- PASSAGE EXTRAIT
· · · · ·

Le mois de février est, aux États-Unis principalement, l’occasion de célébrer le Black History Month, le Mois de l’Histoire Noire, celle faite et vécue par les personnes noires. L’objectif de cette manifestation est de mettre en valeur nombre d’événements, de périodes et de représentations culturelles, notamment au sein du système éducatif, alors que ceux-ci sont presque systématiquement mis à l’index au profit de l’histoire globale, celles des blancs.
La littérature, comme témoin d’une époque donnée, est un outil privilégié pour mettre les jeunes lecteurs en contact avec ces histoires, qui sont parfois les leurs et celles dont ils héritent, consciemment ou non. La constitution d’un corpus permet alors de tenter de former un tout, ou du moins de combler certains manques cruciaux dans notre chronologie commune.
Grandes figures de l’Histoire Noire
La collection Histoire et Société chez Oskar Jeunesse est le principal pourvoyeur de récits historiques liés aux communautés noires. Pour n’en citer que quelques-uns, on trouvera dans son catalogue des titres documentaires romancés comme Harriet Tubman, la femme noire qui montra le chemin de la liberté, de Erik Simard, qui relate le parcours de cette ancienne esclave dont le combat contre l’abolition de l’esclavage a permis de mener vers la liberté nombre de ses compatriotes. Ensuite, c’est le portait de Rosa Parks, la femme noire qui refusa de se soumettre que ce même auteur dresse, au cœur de l’Amérique ségrégationniste. Le geste de cette Afro-Américaine, qui refusa de céder sa place dans le bus à un homme blanc, est au cœur de l’ouvrage, lequel s’attache à montrer comment cela marqua un élan important dans la lutte contre la ségrégation. Dans la même veine, Erik Simard ne pouvait bien évidemment pas oublier d’écrire sur Martin Luther King, dans un ouvrage intitulé Je suis un homme qui s’intéresse à son parcours à travers l’évolution d’un jeune membre du Ku Klux Klan, dont la pensée se transforme lorsqu’il découvre le discours de non-violence véhiculé par le célèbre pasteur. Yves Pinguilly quant à lui, dans son ouvrage Aimé Césaire, le nègre indélébile, porte un regard sur les colonies françaises, en l’occurrence la Martinique, en suivant le parcours et la pensée politique de l’anticolonialiste et poète. Enfin, nous pouvons évoquer le livre de Philippe Barbeau sur l’icône sud-africaine Nelson Mandela, humble serviteur de son peuple, qui revient tant sur son cheminement militant que sur son emprisonnement et sa carrière politique.

· · · · ·

- ÉNONCÉ ÉCRIT 1
Recopiez le passage sur le Mois de l'Histoire Noire, de « Le mois de février » à « notre chronologie commune. ».

Entrées répertoriées dans un jeu de données:

· · · · ·

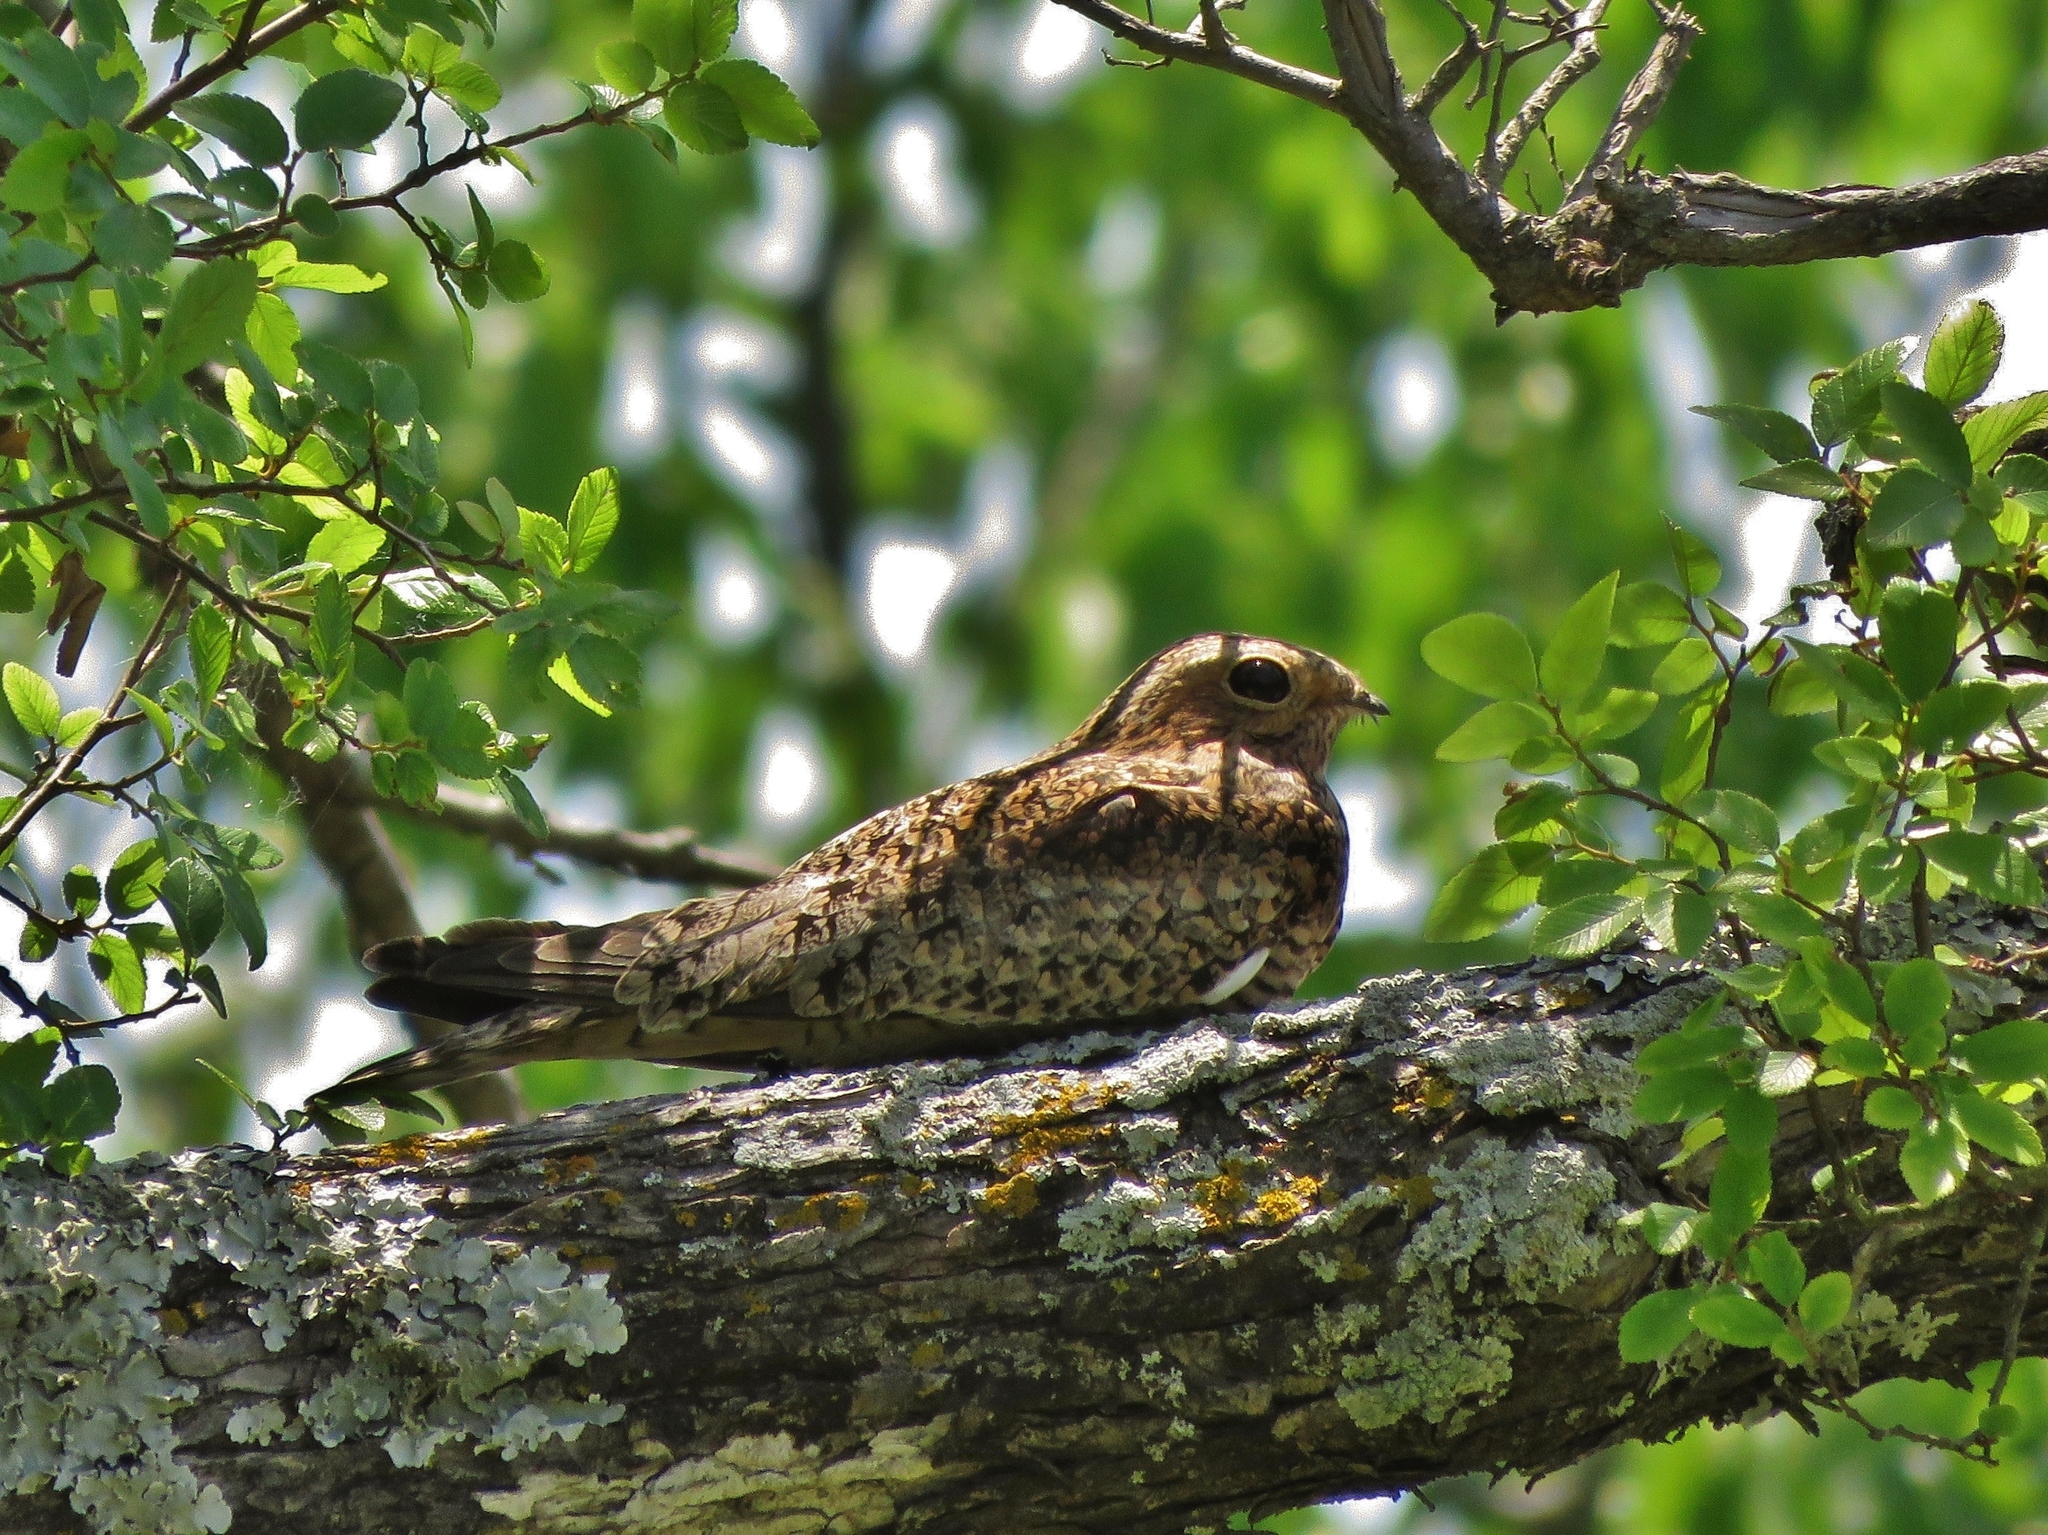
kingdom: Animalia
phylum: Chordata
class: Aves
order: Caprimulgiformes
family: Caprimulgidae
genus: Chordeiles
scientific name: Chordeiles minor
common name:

· · · · ·

- ÉNONCÉ ÉCRIT 2
Redonnez à l'identique toutes les lignes des entrées, en laissant les images de côté.

- CORRIGÉ COMPLET 1
Le mois de février est, aux États-Unis principalement, l’occasion de célébrer le Black History Month, le Mois de l’Histoire Noire, celle faite et vécue par les personnes noires. L’objectif de cette manifestation est de mettre en valeur nombre d’événements, de périodes et de représentations culturelles, notamment au sein du système éducatif, alors que ceux-ci sont presque systématiquement mis à l’index au profit de l’histoire globale, celles des blancs.
La littérature, comme témoin d’une époque donnée, est un outil privilégié pour mettre les jeunes lecteurs en contact avec ces histoires, qui sont parfois les leurs et celles dont ils héritent, consciemment ou non. La constitution d’un corpus permet alors de tenter de former un tout, ou du moins de combler certains manques cruciaux dans notre chronologie commune.

- CORRIGÉ COMPLET 2
kingdom: Animalia
phylum: Chordata
class: Aves
order: Caprimulgiformes
family: Caprimulgidae
genus: Chordeiles
scientific name: Chordeiles minor
common name:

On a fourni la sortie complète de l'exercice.